Team president Frank Coonelly said that the Pirates offered Sano $2.6MM, however he ended up taking $3.15MM from the Twins. MLB.com's Jenifer Langosch provided more quotes from the Q&A sessions here (Friday's session) and here (Saturday's session). - Pittsburgh Penguin co-owners Mario Lemieux and Ron Burkle made a "very serious" offer to buy the Pirates in a face-to-face meeting with owner Bob Nutting about four months ago, however they did not receive a response. Nutting, who has owned the Pirates for just over three years, has firmly stated that the team is not for sale.
- In an Insider only piece at ESPN.com, Matt Meyers explains how the team's hoarding of prospects through trades and the draft will lead to a brighter future for Pirates fans.
arock1234
poor pirates……..
Maury Brown 2
“Nutting, who has owned the Pirates for just over three years, has firmly stated that the team is not for sale.”
And the hostage crisis continues…
venn177
At least they have some good players, now. For the first time in a long while, they actually have what could be considered a “core.”
eedwards027
Yea because the pirates are so poor. Because no team has spent more on the draft the last two years the the pirates. The pirates didn’t just build a $5 mil baseball academy in the DR. The pirates haven’t added scout’s to places like DR, PR, Venezuela, the Pacific Rim, etc. I am so sick of all you ignorant people who criticize the pirates and have no clue about what they are talking about. Okay, they didn’t sign Sano, and that’s regrettable. How many teams get outbid when the are going after a player? It happens once to the Bucs and the world falls apart. Fact is the pirates are going in the right direction.
ArodSucksAtLife
“Because no team has spent more on the draft the last two years the the pirates.”
Source for that?
Thought the Red Sox and Royals have spent the most.
Taskmaster75
They are going in the right direction because of NEIL HUNTINGTON, not Nutting, who is holds back money that goes to the team.

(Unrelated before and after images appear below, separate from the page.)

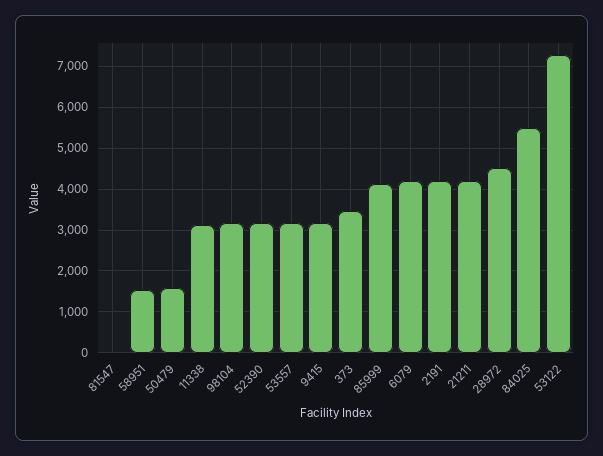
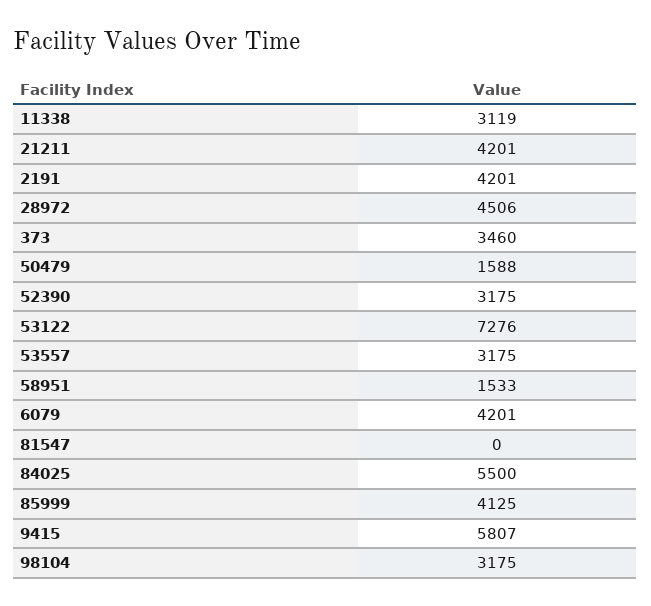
  {
    "81547": 0,
    "58951": 1533,
    "50479": 1588,
    "11338": 3119,
    "98104": 3175,
    "52390": 3175,
    "53557": 3175,
-   "9415": 3200,
+   "9415": 5807,
    "373": 3460,
    "85999": 4125,
    "6079": 4201,
    "2191": 4201,
    "21211": 4201,
    "28972": 4506,
    "84025": 5500,
    "53122": 7276
  }

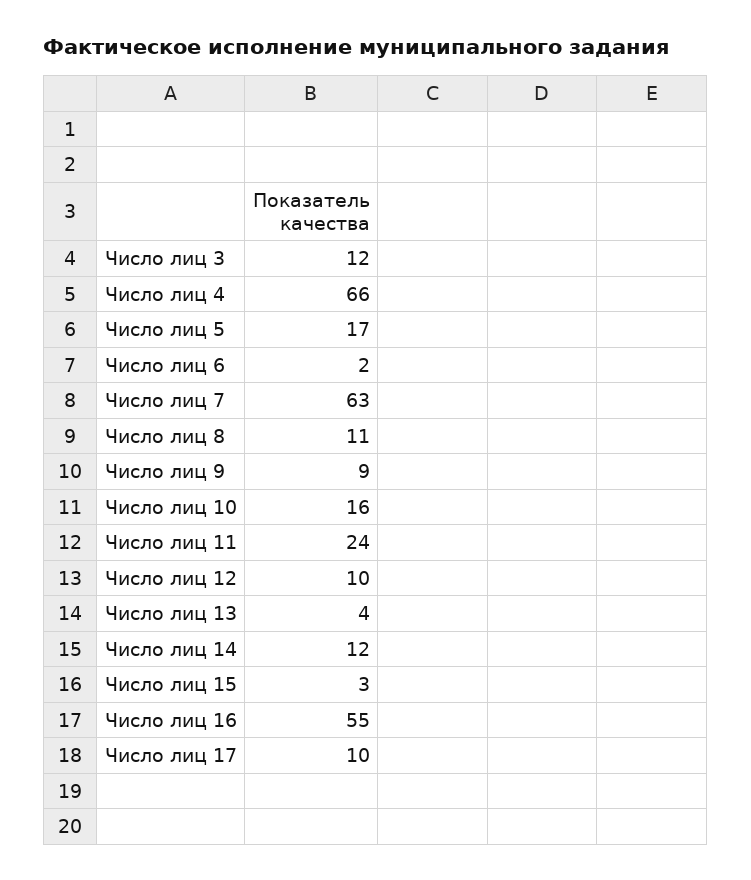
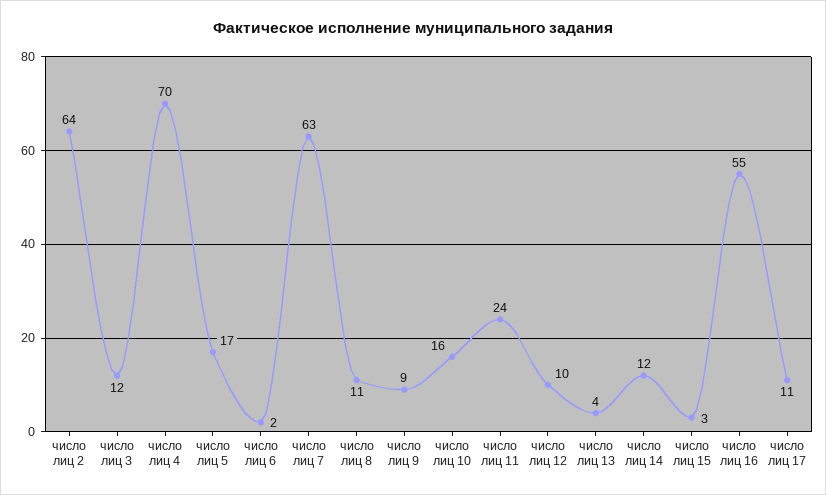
  {
    "Число лиц 3": 12,
-   "Число лиц 4": 66,
+   "Число лиц 4": 70,
    "Число лиц 5": 17,
    "Число лиц 6": 2,
    "Число лиц 7": 63,
    "Число лиц 8": 11,
    "Число лиц 9": 9,
    "Число лиц 10": 16,
    "Число лиц 11": 24,
    "Число лиц 12": 10,
    "Число лиц 13": 4,
    "Число лиц 14": 12,
    "Число лиц 15": 3,
    "Число лиц 16": 55,
-   "Число лиц 17": 10
+   "Число лиц 17": 11,
+   "число лиц 2": 64
  }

If they had an owner that would be willing to spend, that team could be much better.
jholt78
The general fan who pays good money to go to baseball games doesn’t care about how much money they spend on players they’ve paying not to see; they want players they’ve heard of, players they can root for, players that put them on Baseball Tonight. Yeah, especially for mid-market and smaller market teams, you have to build for the future, especially when your past is as bad as the Pirates has been. But when you’re owner is continually banking all of that free revenue sharing money (getting $85 million, spending on MLB payroll about $35 million), on so many levels, that’s wrong, even if you’re investing a chunk of that in your development system(s). If what you’re selling is the future, lower the price on the present for Christ’s sake. You’re putting an inferior product on the field, and making bank before the season even starts, yet you’re still charging fans through the nose to watch the 19th, and 20th consecutive sub-.500 team(s). To me that’s not right, and I’m not even a Pirates fan, but a fan of baseball. I love PNC more than any other park I’ve been to, but I’d rather pay a AAA price to watch AAA baseball.

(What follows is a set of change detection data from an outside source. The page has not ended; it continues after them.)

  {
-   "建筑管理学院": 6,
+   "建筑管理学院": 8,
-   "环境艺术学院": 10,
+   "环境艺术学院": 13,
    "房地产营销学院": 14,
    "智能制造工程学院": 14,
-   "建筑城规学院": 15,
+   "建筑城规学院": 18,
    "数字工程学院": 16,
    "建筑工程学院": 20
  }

On a side note, sign a Johnny Damon, or some name that you can trade at mid-season to a contender for more prospects, and at least give the fans a productive name or two to root for, who can help teach the team how to win. That’s a novel idea: sign winners. Instead of the scrap heap of Major League Baseball.
james
you mean like iwamura, who was just in the world series with the rays? they just traded for him. or what about octavio dotel or brendan donnelly who have each pitched in the playoffs three times? heck, even bobby crosby’s been there once.
but hey, let’s overpay for a guy who can no longer cover left field and never had the arm for right so that we can have a guy that once played for the yankees on our team.
james
ooh maybe he can regal us with tales of his winning exploits like jim tracy did when he told us about the 2004 dodgers. clearly winning is contagious when you just import it to pittsburgh, rather than sticking to a cohesive plan.
bigpat
The joke will be over soon enough, the major league team will start to see some improvements this year, then with all the prospects coming in I expect them to compete for the next few years. The rest of the division is getting older and has no roster flexibility, if even half of these prospects pan out, they will be a damn good team.
Hopefully we will be watching McCutchen and Jones dominate for years.
start_wearing_purple
I’m curious to hear from Pirates fans: Huntington, good GM or thank god he’s not Dave Littlefield?
John Sparrow
so far, its pretty easily good GM. There haven’t been any blunders, and the team is better at every level.
The key question really is with ownership, and what intrigues me about having someone like Burkle is whether being able to add payroll would help the Pirates- like, if they had an additional $20M available, would they not need to be as reliant on the prospects working out? (I mean of course they wouldn’t, but only if the management made sound investments) That really is the biggest upside that could come out of a change in ownership. Aside from that, I think there’s little doubt that Huntington has the team on the right track…
jdub220
I don’t understand why people are still calling the Pirates a joke. It’s not like the new ownership could make the franchise a winner overnight, especially one that had been so bad for so long. Give them a chance.
start_wearing_purple
I believe it was this last season (or was it the previous one, I can’t remember), they set a record for teams with a losing streak. While I do admit the team has made several right moves lately, the fact of the matter is the results often speak for themselves and the results are: 2007 they had 94 losses, 2008 they had 95 losses, and 2009 they had 99 losses.
dshires4
Dear Pirates fans,
As a Mariners fan, I feel your pain. We went through the Bavasi years with no hope. We get to Zduriencik and he understands how to build a team. Hunnington seems to know that a good team is built from the farm system up.
On that note: You’re still a couple years from competing. It’s going to go by fast though, if Hunnington keeps putting good products out on the MLB field.
I can’t wait to see Pedro Alvarez!
bucco_nation
Yeah, ya flip.
galloway84
I feel for the Pirates. They have young talented players from the minor leagues they can build around (McCutchen, Alvarez, Tabata, Doumit, Sanchez, Duke, Maholm, Olhendorf, and etc). As a Rays fan for 12 years, the LaMar/Naimoli regime was the worst in baseball. Since Sternberg/Friedman took over in 2006, they have plan and they stick to that plan. They build the team via draft and sign a veteran free agent or two to be an influence for the young players. If the Rays can go to the World Series with a 40 million dollar payroll, so can the Pirates. Pirates need new ownership to reach out to the fans because the current owner is not a baseball guy.
optionn
The farm and draft are overated these days. You can get veteran free agents for cheaper than these young guys now. Paying all these huge signing bonuses and arbitration awards.
B Squared
Hunting is doing what needs to be done. For the first time in 17 years the Pirates have it right, develop our own players and sign them long term when the time is right (like the Indians of the 90’s). Littlefield dug the hole that the franchise has be digging out of for years, the Bucs will be make a surprise run at .500 this year and be contenders in ’11 and beyond. The rest of the division continues to live by the quick fix and the Pirates continue to build, quick fixes will only give the Pirates an advantage in the future.